Exercício 1
Reproduza sem alterações as linhas dos registros, da linha que contém "Catalog all visible" até o fim dos registros, incluindo ambas as extremidades. Deixe as imagens de fora da resposta.

Trecho selecionado
---

Dirigidas em sua maioria a Martha, a sua velha, Freud passa a incluir a família como destinatária apenas em 1907. Era frequente que começasse a escrever em um cartão e finalizasse em outros, enviando um a cada filho, de modo a serem lidos em conjunto. À sua filha Anna enviou apenas três correspondências, a primeira em 1905, o que talvez não justifique o título dado ao volume em português: Cartas de Freud a sua filha - lembrando que ela nasceu em 1895, ano da primeira viagem de Freud.

As correspondências são um campo para citações literárias, históricas e artísticas. "Não é possível falar do lugar sem ser poeta ou citar um" (p. 208). Repletas de referências a Dante, Virgílio, Goethe, entre outros, e à mitologia, elas ainda revelam a familiaridade de Freud com os idiomas: além do alemão, língua "universal" na época, comunicou-se em francês e italiano. O inglês foi aperfeiçoado em sua famosa visita à América em 1909, a convite da Clark University.

---

Dados do exercício
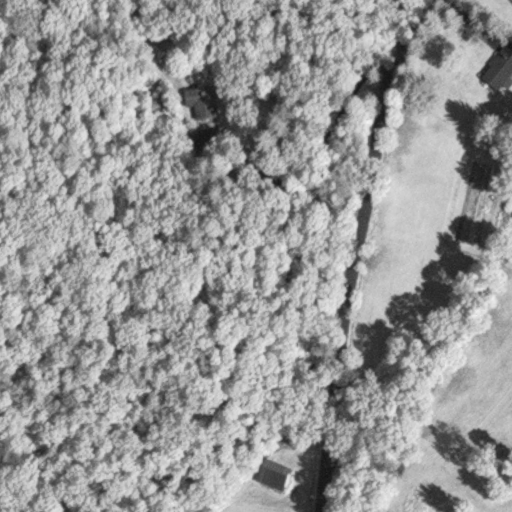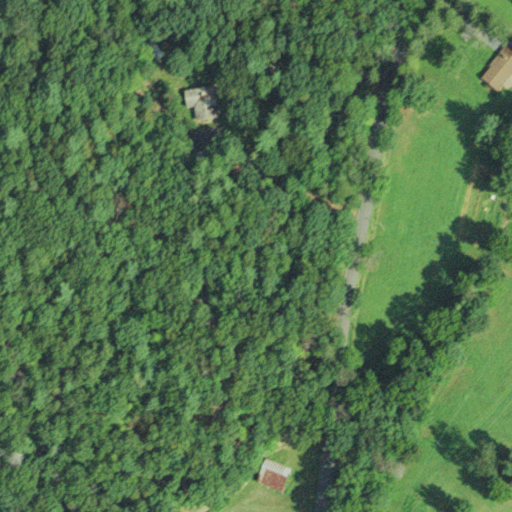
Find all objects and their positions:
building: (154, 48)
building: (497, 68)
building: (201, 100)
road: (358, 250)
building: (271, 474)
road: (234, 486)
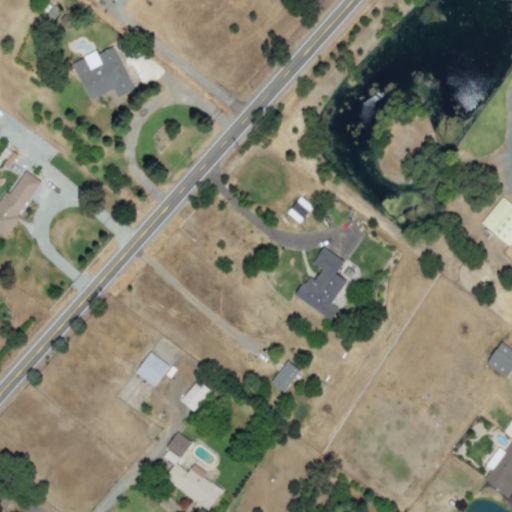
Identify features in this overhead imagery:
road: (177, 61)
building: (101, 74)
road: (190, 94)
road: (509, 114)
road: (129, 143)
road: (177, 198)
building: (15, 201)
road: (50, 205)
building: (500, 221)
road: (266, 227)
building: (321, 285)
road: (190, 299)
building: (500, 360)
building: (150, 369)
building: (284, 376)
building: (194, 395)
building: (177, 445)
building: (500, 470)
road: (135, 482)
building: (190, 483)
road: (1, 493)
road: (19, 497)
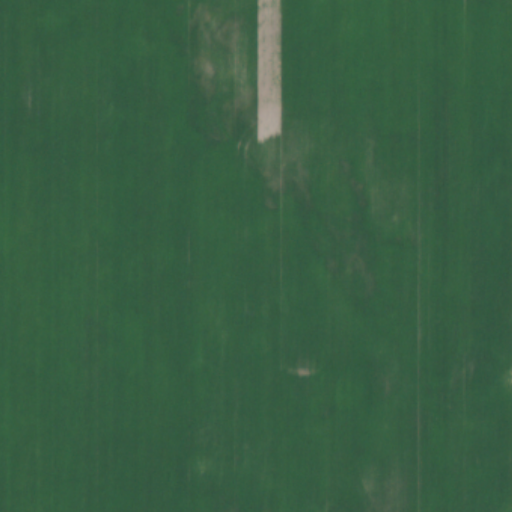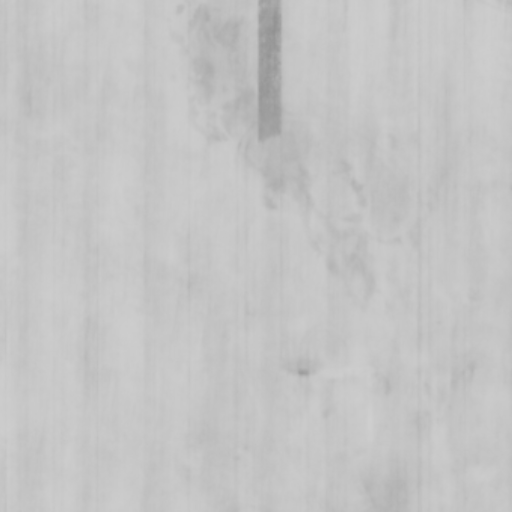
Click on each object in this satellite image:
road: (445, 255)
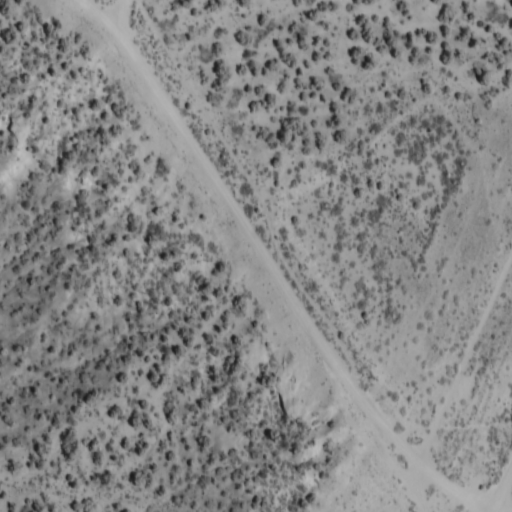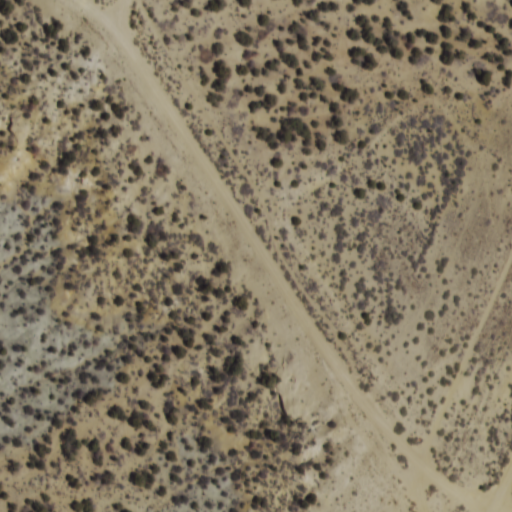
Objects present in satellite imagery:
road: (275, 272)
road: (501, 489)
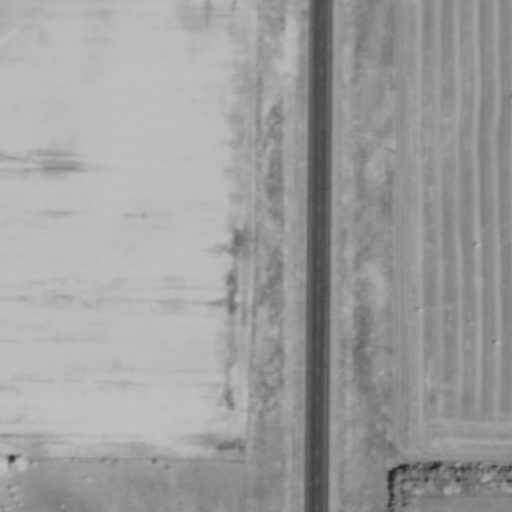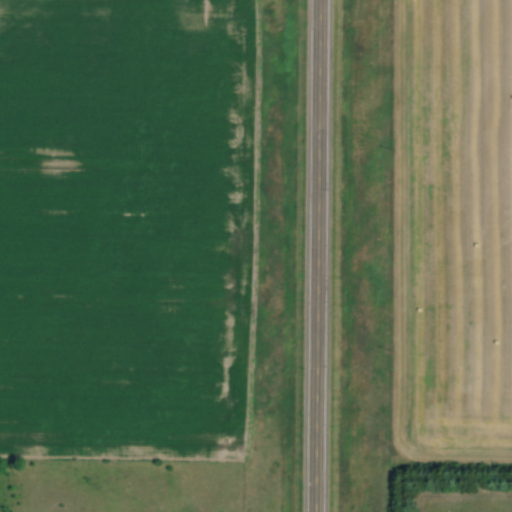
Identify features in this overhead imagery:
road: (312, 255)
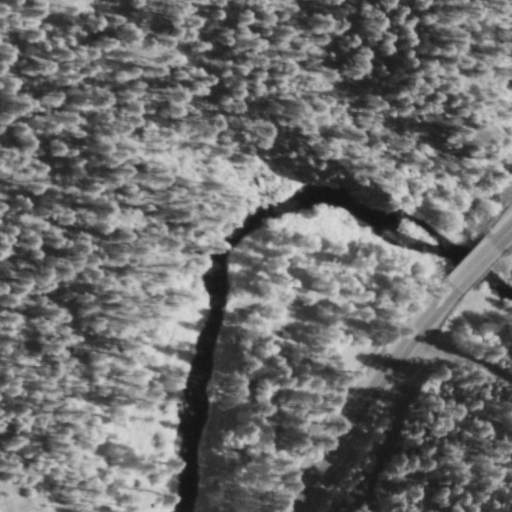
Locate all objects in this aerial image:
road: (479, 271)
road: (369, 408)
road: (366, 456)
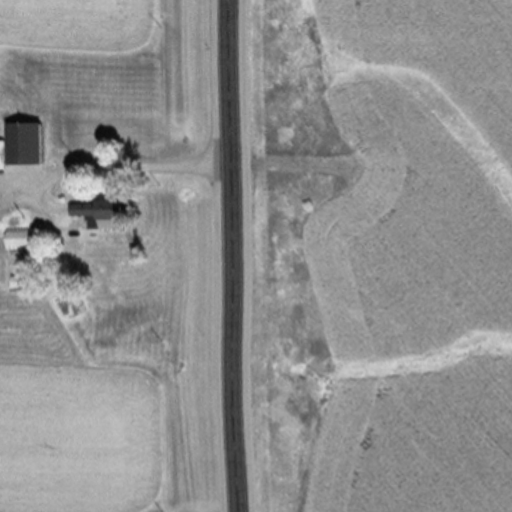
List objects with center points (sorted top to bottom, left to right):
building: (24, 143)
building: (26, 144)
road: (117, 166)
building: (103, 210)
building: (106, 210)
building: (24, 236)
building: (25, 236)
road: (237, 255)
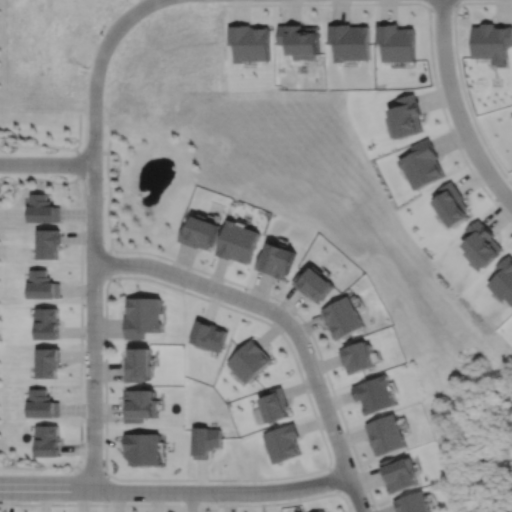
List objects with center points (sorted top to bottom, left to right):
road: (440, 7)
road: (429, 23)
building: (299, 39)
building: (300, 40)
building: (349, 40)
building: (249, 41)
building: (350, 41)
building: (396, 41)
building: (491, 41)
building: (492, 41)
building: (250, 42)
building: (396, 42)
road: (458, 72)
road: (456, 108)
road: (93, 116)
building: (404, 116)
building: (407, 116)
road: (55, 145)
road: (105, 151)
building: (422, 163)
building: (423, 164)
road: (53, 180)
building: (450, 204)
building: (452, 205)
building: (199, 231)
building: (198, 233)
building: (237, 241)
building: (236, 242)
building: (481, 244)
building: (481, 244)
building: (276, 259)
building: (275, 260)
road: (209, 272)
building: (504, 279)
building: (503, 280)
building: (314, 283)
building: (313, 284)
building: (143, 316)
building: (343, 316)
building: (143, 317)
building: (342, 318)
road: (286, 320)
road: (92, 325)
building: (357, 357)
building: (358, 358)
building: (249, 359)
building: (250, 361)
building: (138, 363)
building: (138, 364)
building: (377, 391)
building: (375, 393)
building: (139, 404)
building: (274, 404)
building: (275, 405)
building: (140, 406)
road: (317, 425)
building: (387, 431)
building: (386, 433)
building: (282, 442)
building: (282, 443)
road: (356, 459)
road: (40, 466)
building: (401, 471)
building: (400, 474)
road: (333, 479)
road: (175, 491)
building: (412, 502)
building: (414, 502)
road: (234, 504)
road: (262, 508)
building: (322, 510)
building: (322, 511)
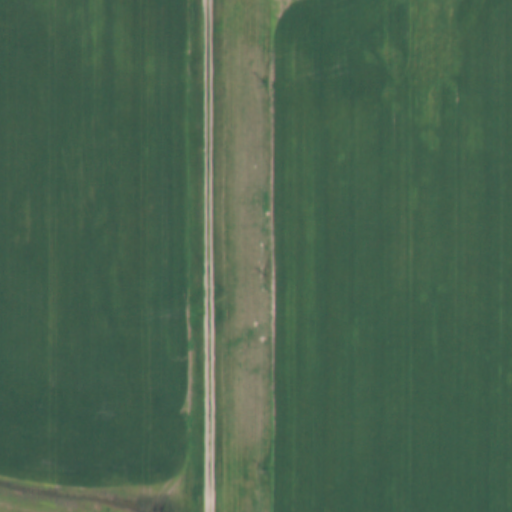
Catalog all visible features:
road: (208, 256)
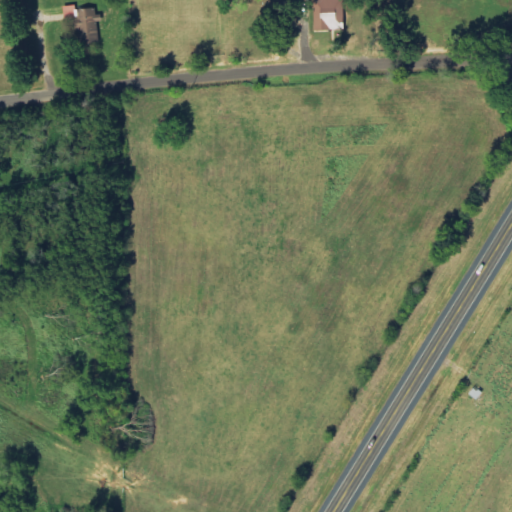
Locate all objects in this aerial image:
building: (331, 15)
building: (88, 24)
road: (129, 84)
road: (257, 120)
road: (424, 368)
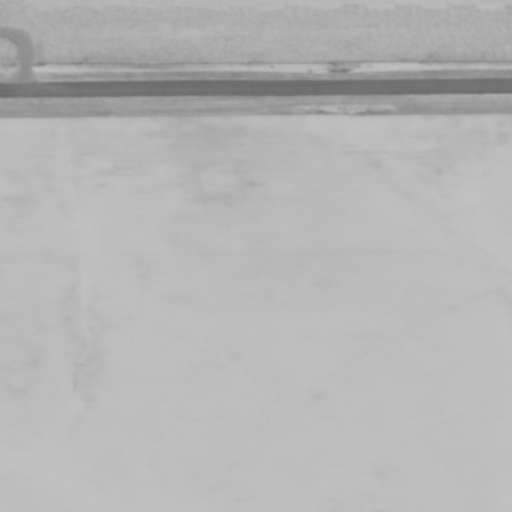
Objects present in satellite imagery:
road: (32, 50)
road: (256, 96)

---

Exercício 2
De acordo com o trecho selecionado, em que ano Freud passa a incluir a família como destinatária de suas cartas?

Solução completa 1
Catalog all visible features:
road: (208, 256)
Locate all objects in this aerial image:
building: (331, 15)
building: (88, 24)
road: (129, 84)
road: (257, 120)
road: (424, 368)
Objects present in satellite imagery:
road: (32, 50)
road: (256, 96)

Solução completa 2
Em 1907.